The specific process implementation process of the utility model specifically comprises: fuel, such as qualified particle size pulverized coal (0-10mm), is fed into a dense phase zone 12 at the bottom of a fluidized bed reactor 1 from a feeding pipe 16, and is fed into an oxygen-containing primary gasifying agent (a mixed gas of water vapor and oxygen/air with the oxygen content of 17-25%) through a primary gasifying agent inlet 13 and an air distribution device 3 to form a local high temperature zone, the fuel and the primary gasifying agent are in countercurrent contact and then undergo gasification reaction, solid bottom slag after the gasification reaction is discharged from a slag discharge outlet 17, part of solid particles carried by the gas leave from a mixture outlet 15 at the top of the fluidized bed reactor 1, enter along a mixture inlet 21 and sequentially pass through a cyclone 211 and a gas-solid separation device 221 to realize gas-solid separation, solid materials separated by the cyclone 211 are returned into the fluidized bed reactor 1 through a return feeder 212 to undergo a circulating reaction, smaller solid particles not collected by the cyclone 211 enter the gas-solid separation device 221 in the form of fly ash to realize gas-solid separation, the fly ash separated by the gas-solid separation device 221 enters the fly ash storage tank 222, and is sent back to the fluidized bed reactor 1 by the fly ash conveying device 223 for secondary reaction, and the coal gas is discharged along the coal gas outlet 20. In order to promote the conversion of the fly ash, an oxygen-containing secondary gasifying agent (the mixed gas of water vapor and oxygen/air with the oxygen content of 40-70%) is fed along the secondary gasifying agent inlet 14 to form a local high-temperature region to promote the conversion of the fly ash, and the fly ash can complete the gasification conversion after passing through the high-temperature region, thereby realizing the recovery of carbon in the fly ash.

The fluidized bed reactor 1 is a coal gasification reaction device, and realizes the gasification of coal, circulating materials and fly ash and the discharge of bottom slag; the cyclone 211 and the gas-solid separation device 221 are used for collecting different particle solid materials in the coal gas and separating the gas-solid materials; the material returning device 212 returns the coarse particle materials separated by the cyclone separator 211 to the fluidized bed reactor; the fly ash storage tank 222 is used for storing fly ash separated by the gas-solid separation device 221; the fly ash conveying system is used for quantitatively returning the fine particle fly ash separated by the gas-solid separation device 221; the primary gasifying agent inlet 13 is used for introducing a primary gasifying agent, and the fluidization of solid materials in the reactor is maintained while the gasification reaction is carried out; the second-stage gasifying agent inlet 14 is used for introducing a second-stage gasifying agent, and a high-temperature area is formed in the dilute phase area 11 of the fluidized bed reactor 1 to promote the conversion of fine particle materials.

The uniform, continuous and stable conveying of the fly ash is the premise of stable operation of the fluidized bed reactor 1, the fly ash conveying system can adopt a feeder to control the feeding amount of the fly ash, and a conveying gas is communicated with an outlet pipeline of the feeder to convey the fly ash into the fluidized bed reactor 1.

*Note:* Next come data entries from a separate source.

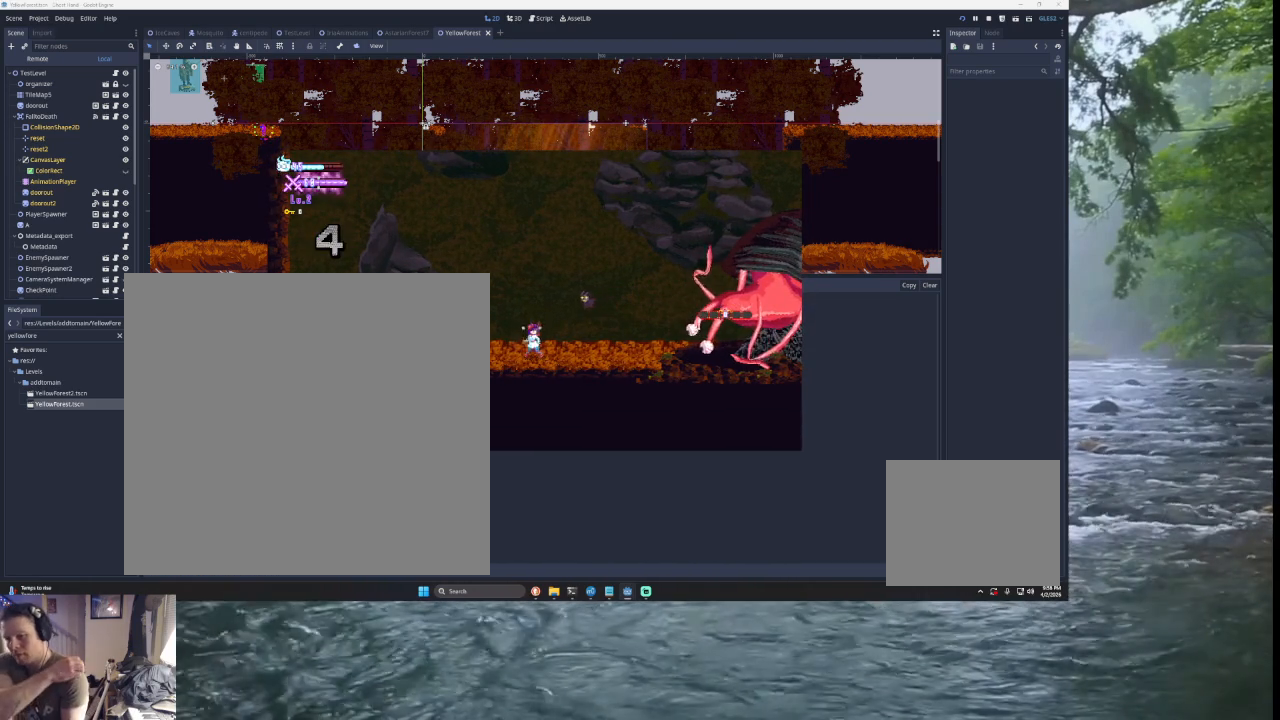
{"buttons": [], "left_stick": "center", "right_stick": "center", "events": []}
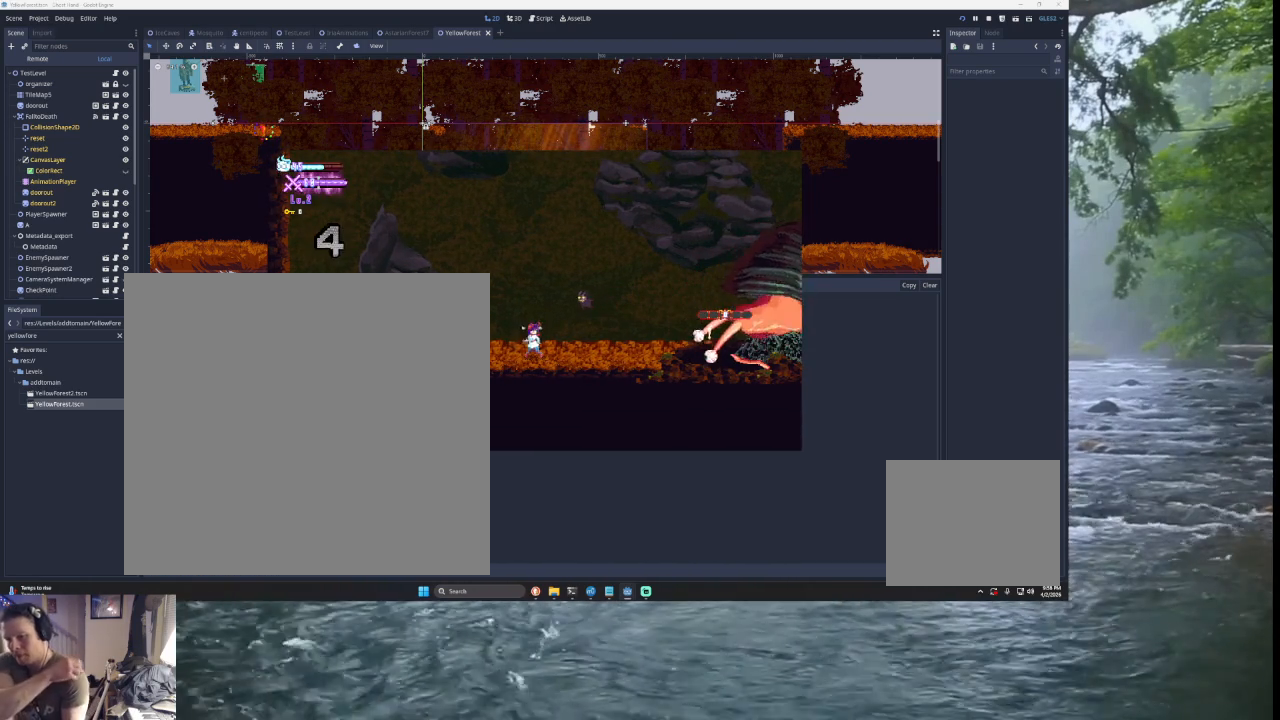
{"buttons": [], "left_stick": "center", "right_stick": "center", "events": []}
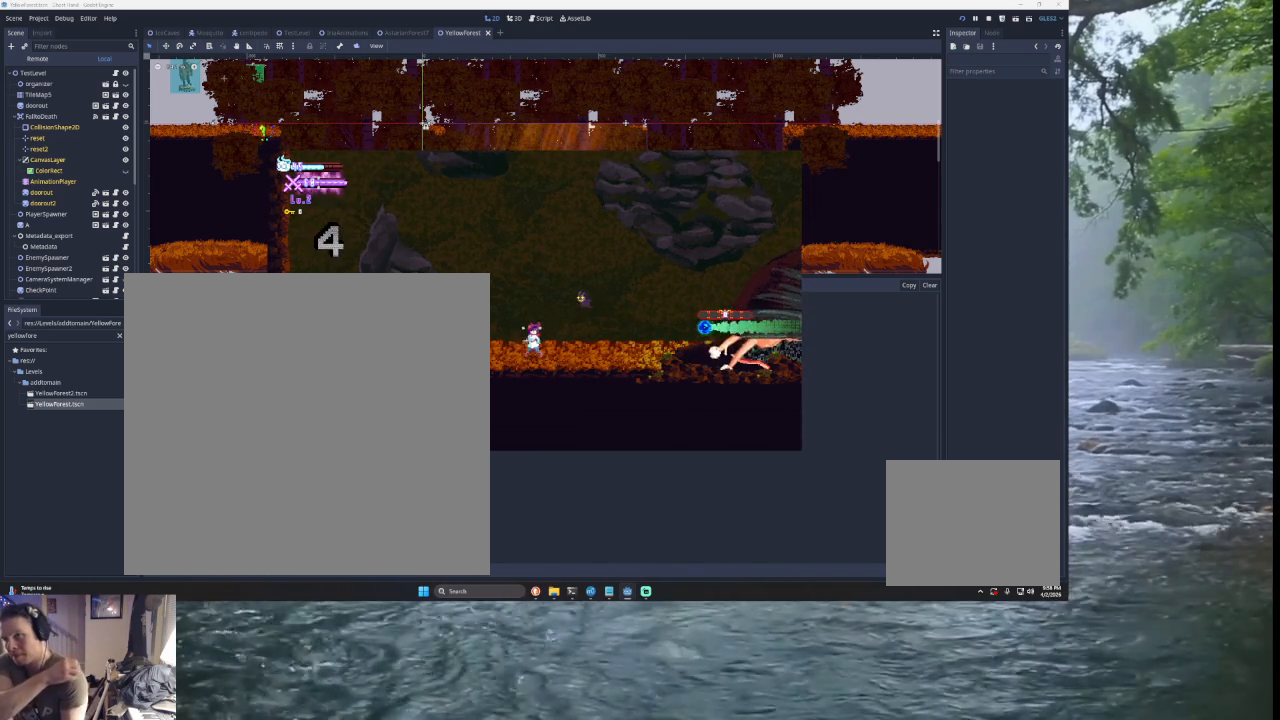
{"buttons": [], "left_stick": "center", "right_stick": "center", "events": []}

According to the embodiment of the utility model, the fly ash generated by gasification is collected and then sent back to the fluidized bed reactor 1, and the transformation of carbon in the fly ash is realized by introducing an oxygen-containing gasification agent into the dilute phase zone 11 of the fluidized bed reactor 1 to form a high temperature zone. The device creates different temperature fields aiming at the difference of material reaction activity in different areas in the furnace, and ensures the long-period continuous and stable operation of the gasification furnace while realizing the conversion of fly ash.

According to the utility model discloses an embodiment, the flying dust contains the fine particle material of part fixed carbon after the multiple cycle in fluidized bed reactor 1, and its reactivity compares greatly reduced with the raw coal, needs higher temperature could reach high carbon conversion rate, therefore the flying dust return to fluidized bed reactor 1 in the back, needs to react under higher temperature. From the viewpoint of stable operation, it is preferable that the high-temperature zone is disposed in the dilute-phase zone 11 above the dense-phase zone 12. The fly ash returned to the initial position of the fluidized bed reactor 1 does not need to be in the dilute phase zone 11, and can be returned to the return pipe 214, the dense phase zone 12 at the upper part of the air distribution device 3 of the fluidized bed reactor 1, or directly returned to the dilute phase zone 11 above the dense phase zone 12.

In the embodiment shown in fig. 2, optionally, the primary returning port 213 is communicated with a returning port 18 arranged on the sidewall of the fluidized bed reactor 1 through a returning pipe 214; the fly ash returning port 224 is disposed on the return pipe 214, and the fly ash returning port 224 is communicated with the return pipe 214, and the fly ash returns to the fluidized bed reactor 1 through the fly ash returning port 224 and the return pipe 214.

Optionally, the fly ash returning opening 224 is a straight pipe section, the return pipe 214 is an inclined pipe section, and an included angle α between a central axis of the fly ash returning opening 224 and a central axis of the return pipe 214 is within a range of: 15 to 90 degrees. The fly ash contacts with a large amount of circulating materials in the return pipe 214 and is rapidly heated, so that the residence time in the furnace is increased, and the conversion of carbon in the fly ash is facilitated.

In the embodiment shown in fig. 3, optionally, the primary returning port 213 is communicated with a returning port 18 arranged on the sidewall of the fluidized bed reactor 1 through a returning pipe 214; the fly ash returning port 224 is disposed on the sidewall of the fluidized bed reactor 1, and the fly ash returning port 224 is communicated with the dense phase zone 12 and can be disposed between the air distribution device 3 and the material returning port 18.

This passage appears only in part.